Activity - Would it be possible to copy exactly the lines from the one containing "4. **✅ Advanced" to the end of the entries, including both and nothing else?
*** Data for the task ***
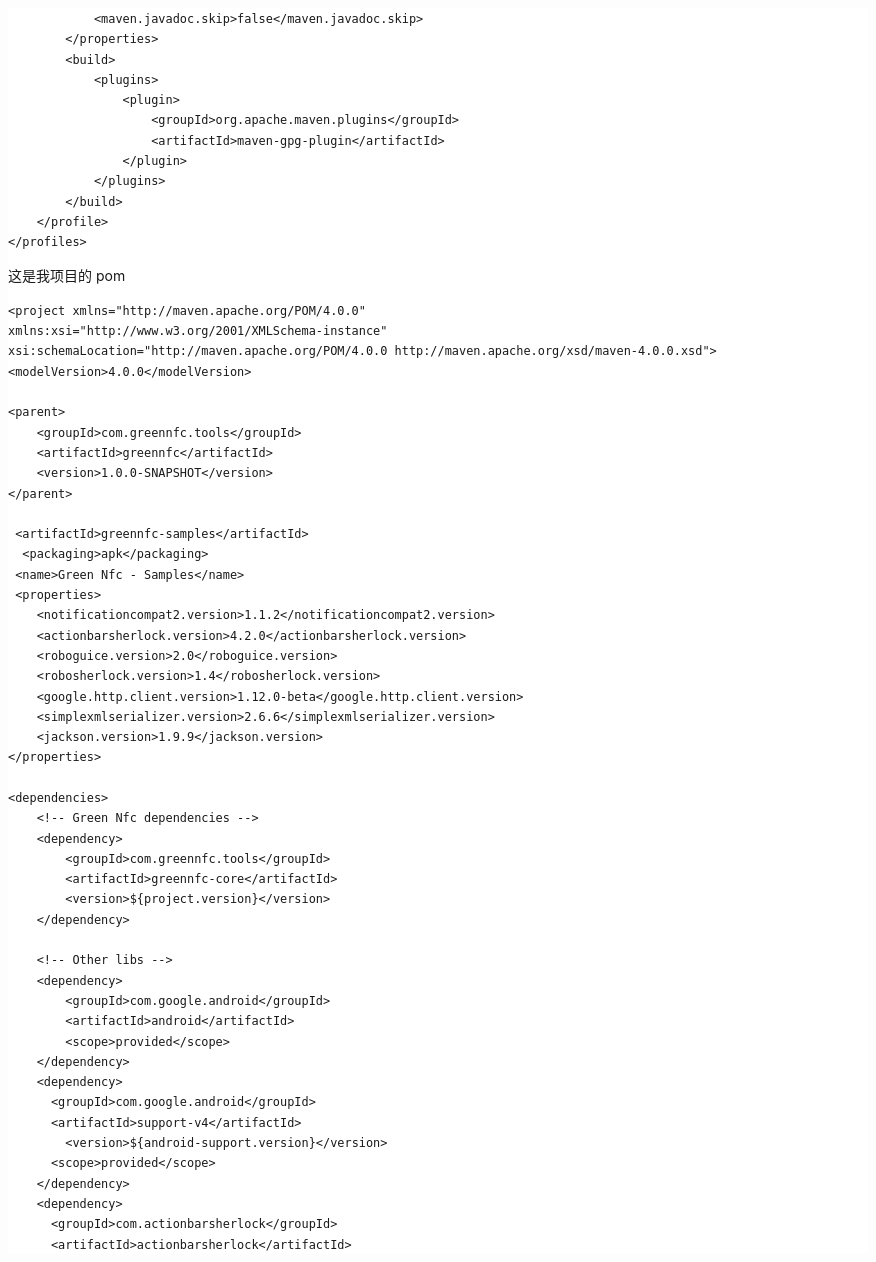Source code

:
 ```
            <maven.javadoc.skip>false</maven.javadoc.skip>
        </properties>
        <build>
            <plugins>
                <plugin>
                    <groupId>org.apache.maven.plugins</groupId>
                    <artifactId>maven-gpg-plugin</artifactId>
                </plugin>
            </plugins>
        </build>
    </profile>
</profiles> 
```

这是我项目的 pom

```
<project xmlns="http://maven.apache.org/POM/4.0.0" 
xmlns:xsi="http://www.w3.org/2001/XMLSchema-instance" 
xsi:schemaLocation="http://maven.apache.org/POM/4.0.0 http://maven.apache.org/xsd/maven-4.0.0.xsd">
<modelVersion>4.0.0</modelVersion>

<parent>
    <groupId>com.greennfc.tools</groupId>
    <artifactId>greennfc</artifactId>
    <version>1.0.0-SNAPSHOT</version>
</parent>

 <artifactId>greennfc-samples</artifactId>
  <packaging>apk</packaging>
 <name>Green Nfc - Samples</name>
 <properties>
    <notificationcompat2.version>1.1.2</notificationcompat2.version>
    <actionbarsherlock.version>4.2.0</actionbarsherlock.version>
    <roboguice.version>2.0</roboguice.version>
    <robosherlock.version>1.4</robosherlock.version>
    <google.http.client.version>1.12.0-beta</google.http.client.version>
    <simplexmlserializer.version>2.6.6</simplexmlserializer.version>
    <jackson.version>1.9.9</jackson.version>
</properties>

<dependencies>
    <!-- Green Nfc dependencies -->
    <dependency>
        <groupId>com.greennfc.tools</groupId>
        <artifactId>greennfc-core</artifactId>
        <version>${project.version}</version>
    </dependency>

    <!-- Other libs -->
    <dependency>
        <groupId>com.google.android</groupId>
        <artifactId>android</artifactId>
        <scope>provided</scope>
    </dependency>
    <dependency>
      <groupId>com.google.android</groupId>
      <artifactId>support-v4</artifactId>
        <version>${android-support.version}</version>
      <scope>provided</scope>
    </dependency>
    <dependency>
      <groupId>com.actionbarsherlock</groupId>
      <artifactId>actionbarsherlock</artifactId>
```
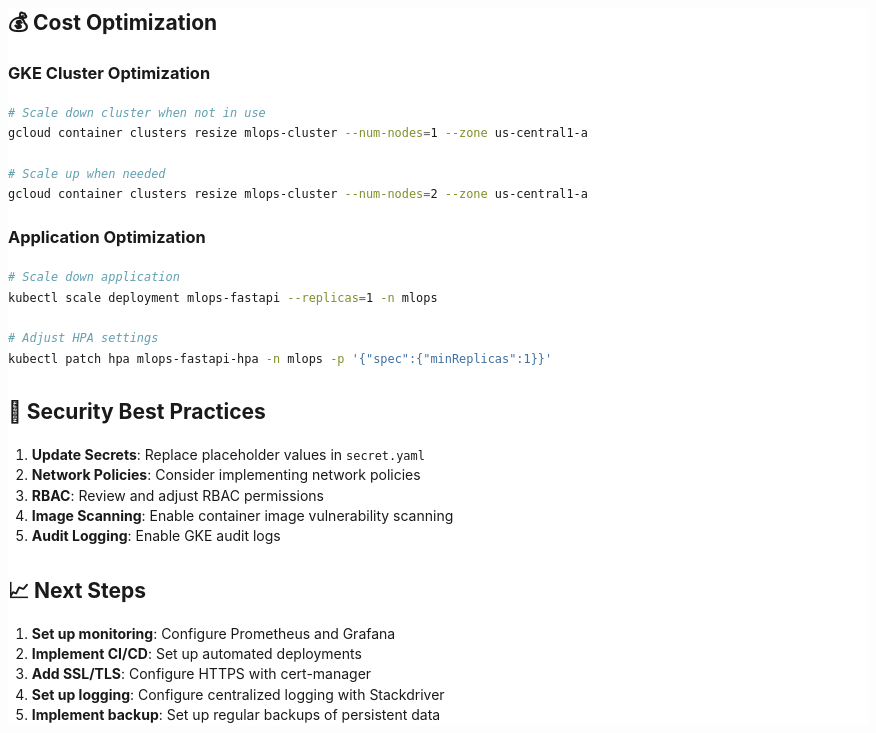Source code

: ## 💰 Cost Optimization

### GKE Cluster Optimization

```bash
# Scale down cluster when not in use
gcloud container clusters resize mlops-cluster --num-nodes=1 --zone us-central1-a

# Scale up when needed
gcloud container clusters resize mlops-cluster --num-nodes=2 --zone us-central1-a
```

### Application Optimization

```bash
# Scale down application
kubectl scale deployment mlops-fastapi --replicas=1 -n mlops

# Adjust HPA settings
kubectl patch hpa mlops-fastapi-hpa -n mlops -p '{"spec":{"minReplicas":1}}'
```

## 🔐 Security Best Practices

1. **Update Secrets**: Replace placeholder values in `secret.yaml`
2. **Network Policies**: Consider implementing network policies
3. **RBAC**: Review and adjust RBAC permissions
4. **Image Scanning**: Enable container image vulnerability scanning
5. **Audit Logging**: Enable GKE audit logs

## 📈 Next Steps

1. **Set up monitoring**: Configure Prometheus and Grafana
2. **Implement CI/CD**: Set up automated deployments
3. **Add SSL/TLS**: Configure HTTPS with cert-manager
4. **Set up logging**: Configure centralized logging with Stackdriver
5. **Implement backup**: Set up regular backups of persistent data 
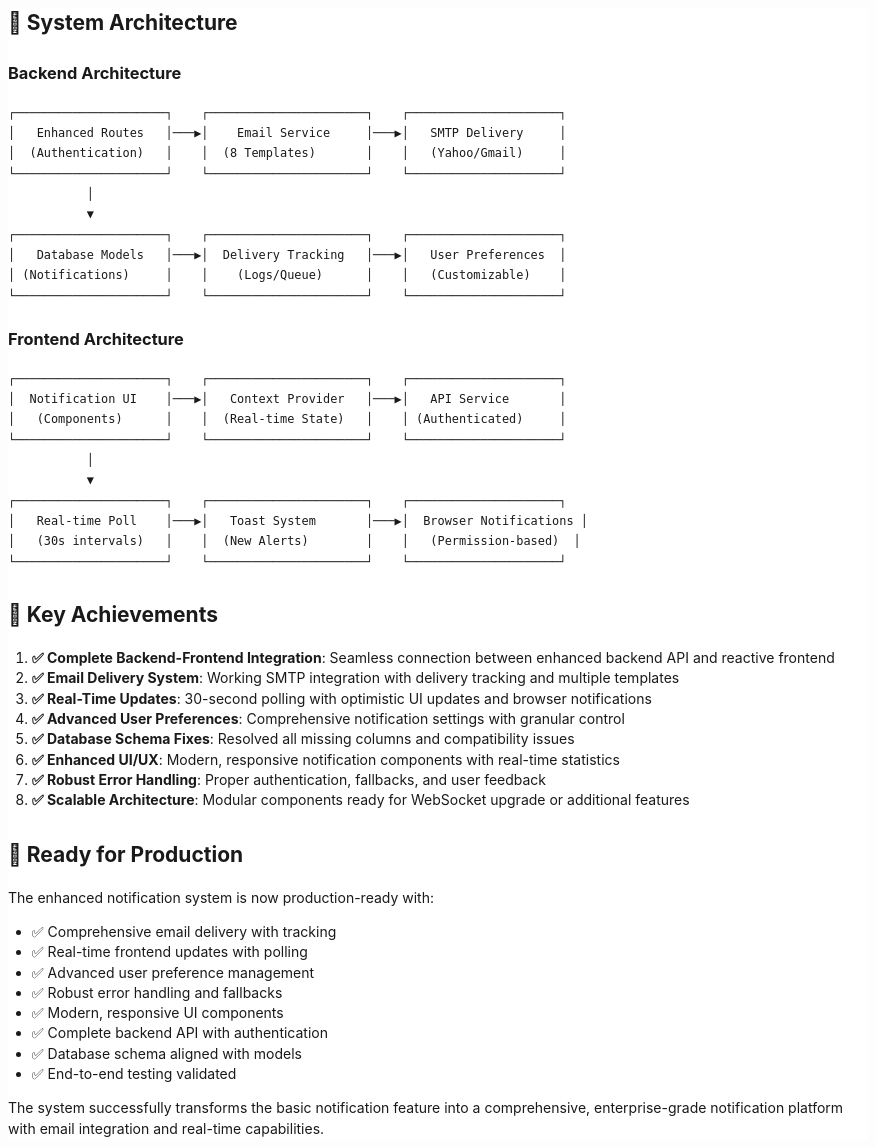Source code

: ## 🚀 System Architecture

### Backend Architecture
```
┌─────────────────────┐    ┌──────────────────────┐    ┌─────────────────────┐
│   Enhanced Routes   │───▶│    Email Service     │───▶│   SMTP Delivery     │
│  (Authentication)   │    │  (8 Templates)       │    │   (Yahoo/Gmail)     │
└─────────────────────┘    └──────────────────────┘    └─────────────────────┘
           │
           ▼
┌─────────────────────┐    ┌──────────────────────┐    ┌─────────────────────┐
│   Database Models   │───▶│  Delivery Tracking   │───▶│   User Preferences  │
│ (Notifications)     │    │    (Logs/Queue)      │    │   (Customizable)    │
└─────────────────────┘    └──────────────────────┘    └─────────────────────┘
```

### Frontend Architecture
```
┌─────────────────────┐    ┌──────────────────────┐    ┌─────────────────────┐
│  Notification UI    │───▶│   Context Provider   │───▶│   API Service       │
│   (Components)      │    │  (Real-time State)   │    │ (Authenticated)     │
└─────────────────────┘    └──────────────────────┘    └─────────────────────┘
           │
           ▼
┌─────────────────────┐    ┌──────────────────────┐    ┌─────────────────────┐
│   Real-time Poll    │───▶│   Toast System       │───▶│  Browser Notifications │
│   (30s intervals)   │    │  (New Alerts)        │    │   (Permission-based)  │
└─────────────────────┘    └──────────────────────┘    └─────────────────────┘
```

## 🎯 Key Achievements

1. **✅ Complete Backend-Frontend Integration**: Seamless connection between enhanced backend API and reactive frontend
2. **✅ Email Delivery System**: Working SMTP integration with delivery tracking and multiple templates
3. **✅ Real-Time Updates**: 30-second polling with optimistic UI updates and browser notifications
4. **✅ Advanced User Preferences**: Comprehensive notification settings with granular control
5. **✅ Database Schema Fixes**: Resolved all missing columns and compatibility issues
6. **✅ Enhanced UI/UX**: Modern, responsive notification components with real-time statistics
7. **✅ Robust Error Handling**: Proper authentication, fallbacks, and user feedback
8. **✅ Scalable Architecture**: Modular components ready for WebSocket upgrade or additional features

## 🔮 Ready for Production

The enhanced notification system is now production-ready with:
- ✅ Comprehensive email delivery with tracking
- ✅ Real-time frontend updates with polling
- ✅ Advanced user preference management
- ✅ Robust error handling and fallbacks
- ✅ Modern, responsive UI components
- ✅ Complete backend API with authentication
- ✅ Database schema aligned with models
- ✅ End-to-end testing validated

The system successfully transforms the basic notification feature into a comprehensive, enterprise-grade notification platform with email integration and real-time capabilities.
*** End of Data for the task ***
Answer space -
4. **✅ Advanced User Preferences**: Comprehensive notification settings with granular control
5. **✅ Database Schema Fixes**: Resolved all missing columns and compatibility issues
6. **✅ Enhanced UI/UX**: Modern, responsive notification components with real-time statistics
7. **✅ Robust Error Handling**: Proper authentication, fallbacks, and user feedback
8. **✅ Scalable Architecture**: Modular components ready for WebSocket upgrade or additional features

## 🔮 Ready for Production

The enhanced notification system is now production-ready with:
- ✅ Comprehensive email delivery with tracking
- ✅ Real-time frontend updates with polling
- ✅ Advanced user preference management
- ✅ Robust error handling and fallbacks
- ✅ Modern, responsive UI components
- ✅ Complete backend API with authentication
- ✅ Database schema aligned with models
- ✅ End-to-end testing validated

The system successfully transforms the basic notification feature into a comprehensive, enterprise-grade notification platform with email integration and real-time capabilities.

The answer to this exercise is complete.